On November 4, the Department of Health and Human Services issued a proposed rule that would cause most HHS regulations to expire automatically without “a time-consuming assessment and review,” as Jessica Schubel of the Center on Budget and Policy Priorities observed.
If it’s finalised, Schubel noted, the rule would “divert key resources from responding to COVID-19; wreak havoc on the administration of Medicaid, Medicare, the marketplaces, and other HHS programmes; and potentially seriously harm millions of people.”
HHS estimates that anywhere between 2,500 and 12,400 rules would have to be reexamined in the next two years if its proposal is made final, at a cost of some $26 million over a decade.
“This would be no simple exercise,” Schubel wrote, calling the proposal “the Trump Administration’s latest attempt to sabotage HHS programmes and tie the Biden Administration’s hands.”
The administration, which as we’ve reported has avoided no opportunity to undermine Medicaid, has also implemented a rule that effectively overturns a congressional guarantee that COVID-19 testing, immunisation and treatment will be covered for Medicaid members.
The rule requires state Medicaid programmes to reexamine the enrolment eligibility of millions of enrollees. It also excludes thousands of enrollees — those entitled to limited coverage such as some pregnant women — from coverage of COVID-19 testing and treatment costs.
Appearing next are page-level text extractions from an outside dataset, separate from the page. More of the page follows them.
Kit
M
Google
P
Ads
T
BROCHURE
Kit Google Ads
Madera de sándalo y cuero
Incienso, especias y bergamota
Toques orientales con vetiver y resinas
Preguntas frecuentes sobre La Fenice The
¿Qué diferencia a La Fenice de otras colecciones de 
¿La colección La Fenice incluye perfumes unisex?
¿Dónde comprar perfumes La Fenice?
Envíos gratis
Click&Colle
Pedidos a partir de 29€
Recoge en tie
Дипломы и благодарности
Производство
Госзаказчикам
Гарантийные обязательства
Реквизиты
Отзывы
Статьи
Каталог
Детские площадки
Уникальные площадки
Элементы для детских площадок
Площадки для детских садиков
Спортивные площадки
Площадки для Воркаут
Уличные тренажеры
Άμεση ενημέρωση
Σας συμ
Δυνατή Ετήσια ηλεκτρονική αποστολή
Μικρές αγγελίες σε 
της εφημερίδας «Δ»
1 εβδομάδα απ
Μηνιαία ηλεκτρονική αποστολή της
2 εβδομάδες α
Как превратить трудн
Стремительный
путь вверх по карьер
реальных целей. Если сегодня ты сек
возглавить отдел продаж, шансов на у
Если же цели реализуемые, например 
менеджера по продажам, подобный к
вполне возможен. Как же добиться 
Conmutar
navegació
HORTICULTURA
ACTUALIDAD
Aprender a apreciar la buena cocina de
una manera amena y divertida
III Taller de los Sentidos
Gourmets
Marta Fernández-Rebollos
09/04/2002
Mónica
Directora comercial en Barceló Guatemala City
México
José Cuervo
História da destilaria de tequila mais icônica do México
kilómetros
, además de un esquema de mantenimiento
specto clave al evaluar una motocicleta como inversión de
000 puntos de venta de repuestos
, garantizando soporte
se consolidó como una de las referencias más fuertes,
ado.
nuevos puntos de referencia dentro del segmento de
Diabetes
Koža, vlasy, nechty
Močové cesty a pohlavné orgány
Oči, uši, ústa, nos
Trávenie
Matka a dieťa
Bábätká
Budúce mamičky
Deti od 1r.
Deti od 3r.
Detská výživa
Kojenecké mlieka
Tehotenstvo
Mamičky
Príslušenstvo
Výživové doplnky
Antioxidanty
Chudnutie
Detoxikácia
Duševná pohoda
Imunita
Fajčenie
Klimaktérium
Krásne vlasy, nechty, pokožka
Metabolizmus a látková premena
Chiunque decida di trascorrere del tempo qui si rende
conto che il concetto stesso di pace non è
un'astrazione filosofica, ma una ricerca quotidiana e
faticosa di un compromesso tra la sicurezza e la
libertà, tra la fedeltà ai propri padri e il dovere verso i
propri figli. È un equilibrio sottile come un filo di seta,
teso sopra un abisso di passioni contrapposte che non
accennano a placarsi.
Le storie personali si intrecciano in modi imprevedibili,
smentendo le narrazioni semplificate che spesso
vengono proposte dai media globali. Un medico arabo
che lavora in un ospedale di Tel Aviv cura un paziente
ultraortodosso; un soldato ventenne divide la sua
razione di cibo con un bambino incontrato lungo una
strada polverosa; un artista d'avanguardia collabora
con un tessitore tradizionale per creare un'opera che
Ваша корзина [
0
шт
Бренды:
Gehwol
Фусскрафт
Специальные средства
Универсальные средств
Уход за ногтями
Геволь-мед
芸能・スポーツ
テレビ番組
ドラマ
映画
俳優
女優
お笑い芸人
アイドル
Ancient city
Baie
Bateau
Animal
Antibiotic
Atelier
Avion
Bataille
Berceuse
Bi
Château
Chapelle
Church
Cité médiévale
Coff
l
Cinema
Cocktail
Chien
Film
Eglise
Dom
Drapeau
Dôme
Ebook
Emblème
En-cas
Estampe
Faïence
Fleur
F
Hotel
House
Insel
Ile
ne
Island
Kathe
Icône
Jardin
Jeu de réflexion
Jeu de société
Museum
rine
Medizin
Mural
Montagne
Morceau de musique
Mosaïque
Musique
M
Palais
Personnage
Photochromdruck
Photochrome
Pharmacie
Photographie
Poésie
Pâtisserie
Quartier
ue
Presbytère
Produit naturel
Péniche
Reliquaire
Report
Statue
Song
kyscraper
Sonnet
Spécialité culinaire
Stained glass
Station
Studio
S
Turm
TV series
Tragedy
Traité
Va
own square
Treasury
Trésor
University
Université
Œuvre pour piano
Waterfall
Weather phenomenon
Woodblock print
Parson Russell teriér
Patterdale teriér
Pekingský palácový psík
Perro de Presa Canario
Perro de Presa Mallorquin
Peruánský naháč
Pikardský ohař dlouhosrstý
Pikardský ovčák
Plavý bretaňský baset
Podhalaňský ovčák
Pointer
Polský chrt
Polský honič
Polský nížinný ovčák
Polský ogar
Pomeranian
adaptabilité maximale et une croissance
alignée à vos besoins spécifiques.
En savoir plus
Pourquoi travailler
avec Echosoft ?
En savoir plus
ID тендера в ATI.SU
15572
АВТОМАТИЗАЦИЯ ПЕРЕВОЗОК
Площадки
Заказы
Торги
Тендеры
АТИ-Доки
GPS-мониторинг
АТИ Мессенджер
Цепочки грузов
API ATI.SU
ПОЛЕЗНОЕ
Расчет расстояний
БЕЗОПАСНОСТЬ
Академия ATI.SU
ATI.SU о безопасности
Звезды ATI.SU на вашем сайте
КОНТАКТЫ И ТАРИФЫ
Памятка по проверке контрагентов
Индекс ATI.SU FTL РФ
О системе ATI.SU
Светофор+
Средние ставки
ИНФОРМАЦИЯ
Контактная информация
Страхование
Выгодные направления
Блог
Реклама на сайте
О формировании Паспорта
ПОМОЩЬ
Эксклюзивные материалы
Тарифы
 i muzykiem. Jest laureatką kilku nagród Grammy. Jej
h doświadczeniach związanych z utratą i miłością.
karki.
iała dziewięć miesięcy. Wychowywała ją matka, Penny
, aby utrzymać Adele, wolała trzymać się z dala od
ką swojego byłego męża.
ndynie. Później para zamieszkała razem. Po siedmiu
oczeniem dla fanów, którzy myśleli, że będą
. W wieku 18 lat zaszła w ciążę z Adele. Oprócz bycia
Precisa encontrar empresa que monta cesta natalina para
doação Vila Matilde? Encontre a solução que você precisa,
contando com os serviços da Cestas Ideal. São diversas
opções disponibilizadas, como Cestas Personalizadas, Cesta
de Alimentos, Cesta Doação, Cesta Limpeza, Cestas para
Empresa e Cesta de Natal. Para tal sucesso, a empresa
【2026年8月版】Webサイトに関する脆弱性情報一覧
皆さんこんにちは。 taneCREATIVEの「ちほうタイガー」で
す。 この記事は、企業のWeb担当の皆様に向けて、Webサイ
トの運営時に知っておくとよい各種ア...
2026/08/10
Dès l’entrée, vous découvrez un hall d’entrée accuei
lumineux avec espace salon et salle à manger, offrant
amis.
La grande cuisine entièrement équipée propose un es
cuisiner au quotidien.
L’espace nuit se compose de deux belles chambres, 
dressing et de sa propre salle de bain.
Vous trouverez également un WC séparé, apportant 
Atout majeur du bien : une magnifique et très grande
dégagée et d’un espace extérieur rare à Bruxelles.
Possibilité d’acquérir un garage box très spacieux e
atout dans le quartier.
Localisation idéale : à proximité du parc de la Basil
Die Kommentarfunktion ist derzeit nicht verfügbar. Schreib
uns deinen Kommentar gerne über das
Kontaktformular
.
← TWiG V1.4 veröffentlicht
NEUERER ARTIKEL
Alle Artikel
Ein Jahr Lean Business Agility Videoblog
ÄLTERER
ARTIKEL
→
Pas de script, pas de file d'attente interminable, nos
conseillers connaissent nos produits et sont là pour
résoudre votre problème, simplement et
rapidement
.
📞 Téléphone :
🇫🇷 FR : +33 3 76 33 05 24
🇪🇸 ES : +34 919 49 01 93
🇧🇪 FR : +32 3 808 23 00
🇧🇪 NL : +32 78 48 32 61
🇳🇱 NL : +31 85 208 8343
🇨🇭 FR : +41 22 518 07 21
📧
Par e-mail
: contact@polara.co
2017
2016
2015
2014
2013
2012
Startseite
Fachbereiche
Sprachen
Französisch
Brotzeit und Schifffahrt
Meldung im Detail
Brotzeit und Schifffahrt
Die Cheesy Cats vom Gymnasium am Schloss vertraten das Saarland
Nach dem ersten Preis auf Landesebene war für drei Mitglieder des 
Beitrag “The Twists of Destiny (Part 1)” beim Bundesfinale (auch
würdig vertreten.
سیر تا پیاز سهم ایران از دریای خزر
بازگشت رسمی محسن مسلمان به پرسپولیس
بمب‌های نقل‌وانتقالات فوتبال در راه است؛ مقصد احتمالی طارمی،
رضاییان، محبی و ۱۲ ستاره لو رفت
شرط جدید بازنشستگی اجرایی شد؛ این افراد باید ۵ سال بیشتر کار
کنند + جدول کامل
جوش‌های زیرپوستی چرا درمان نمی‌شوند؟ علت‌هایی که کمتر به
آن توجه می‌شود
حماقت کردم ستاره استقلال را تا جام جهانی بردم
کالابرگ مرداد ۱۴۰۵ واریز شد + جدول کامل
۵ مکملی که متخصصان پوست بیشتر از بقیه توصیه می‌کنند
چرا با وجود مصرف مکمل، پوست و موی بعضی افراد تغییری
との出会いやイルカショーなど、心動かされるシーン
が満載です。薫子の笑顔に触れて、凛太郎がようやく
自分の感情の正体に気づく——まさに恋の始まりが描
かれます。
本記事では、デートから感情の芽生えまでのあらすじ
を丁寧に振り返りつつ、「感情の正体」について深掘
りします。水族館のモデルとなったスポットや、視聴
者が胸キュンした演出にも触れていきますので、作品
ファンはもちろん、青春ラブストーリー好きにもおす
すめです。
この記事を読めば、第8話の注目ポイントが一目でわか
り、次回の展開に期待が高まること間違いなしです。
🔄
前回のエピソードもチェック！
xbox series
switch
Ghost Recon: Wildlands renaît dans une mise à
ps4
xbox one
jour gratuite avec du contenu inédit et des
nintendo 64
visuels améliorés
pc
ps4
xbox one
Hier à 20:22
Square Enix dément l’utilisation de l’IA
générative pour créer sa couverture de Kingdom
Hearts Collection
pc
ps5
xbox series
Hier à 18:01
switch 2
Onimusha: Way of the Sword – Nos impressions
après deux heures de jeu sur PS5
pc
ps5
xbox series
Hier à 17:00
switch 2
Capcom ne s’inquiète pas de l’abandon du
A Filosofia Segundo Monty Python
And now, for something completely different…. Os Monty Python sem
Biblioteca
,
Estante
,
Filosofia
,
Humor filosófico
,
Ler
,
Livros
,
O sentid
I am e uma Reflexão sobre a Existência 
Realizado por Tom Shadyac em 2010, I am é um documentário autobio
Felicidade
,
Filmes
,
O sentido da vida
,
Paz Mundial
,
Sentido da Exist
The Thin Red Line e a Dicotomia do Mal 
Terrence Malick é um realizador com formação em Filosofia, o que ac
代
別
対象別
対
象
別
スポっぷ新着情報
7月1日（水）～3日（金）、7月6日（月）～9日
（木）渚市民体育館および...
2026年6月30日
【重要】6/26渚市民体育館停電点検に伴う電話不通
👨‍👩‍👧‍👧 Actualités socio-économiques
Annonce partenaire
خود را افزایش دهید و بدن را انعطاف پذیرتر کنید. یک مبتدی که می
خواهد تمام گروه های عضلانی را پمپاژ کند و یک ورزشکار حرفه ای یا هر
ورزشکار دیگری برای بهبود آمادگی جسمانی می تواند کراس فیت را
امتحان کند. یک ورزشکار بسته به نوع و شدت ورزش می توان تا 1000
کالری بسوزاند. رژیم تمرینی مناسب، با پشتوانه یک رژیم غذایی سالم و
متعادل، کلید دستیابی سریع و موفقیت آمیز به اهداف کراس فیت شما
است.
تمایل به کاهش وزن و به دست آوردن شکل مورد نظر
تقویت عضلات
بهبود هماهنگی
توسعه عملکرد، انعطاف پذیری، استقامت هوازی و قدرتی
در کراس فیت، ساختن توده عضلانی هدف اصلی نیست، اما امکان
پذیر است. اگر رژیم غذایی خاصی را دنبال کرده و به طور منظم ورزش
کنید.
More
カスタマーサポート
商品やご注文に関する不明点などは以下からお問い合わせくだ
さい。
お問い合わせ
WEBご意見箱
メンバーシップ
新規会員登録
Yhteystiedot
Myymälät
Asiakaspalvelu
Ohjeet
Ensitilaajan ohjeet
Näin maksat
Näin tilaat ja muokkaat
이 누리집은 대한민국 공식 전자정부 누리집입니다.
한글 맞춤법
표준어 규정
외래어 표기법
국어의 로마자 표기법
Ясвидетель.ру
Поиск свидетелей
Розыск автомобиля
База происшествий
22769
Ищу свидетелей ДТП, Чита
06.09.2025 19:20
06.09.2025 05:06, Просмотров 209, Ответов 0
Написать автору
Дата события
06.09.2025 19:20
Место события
That could happen even though that coverage was guaranteed by the Families First Coronavirus Response Act, the first COVID-19 relief act passed by Congress and signed by Trump in March.
To have the requalification process “kick in during the middle of a pandemic is insane, and exactly what the FFCRA said can’t happen,” says Sara Rosenbaum, a health policy expert at George Washington University. “They’ve concocted this policy out of whole cloth.”
That’s just a taste of all the actions that are making this lame-duck administration one of the lamest ducks in history.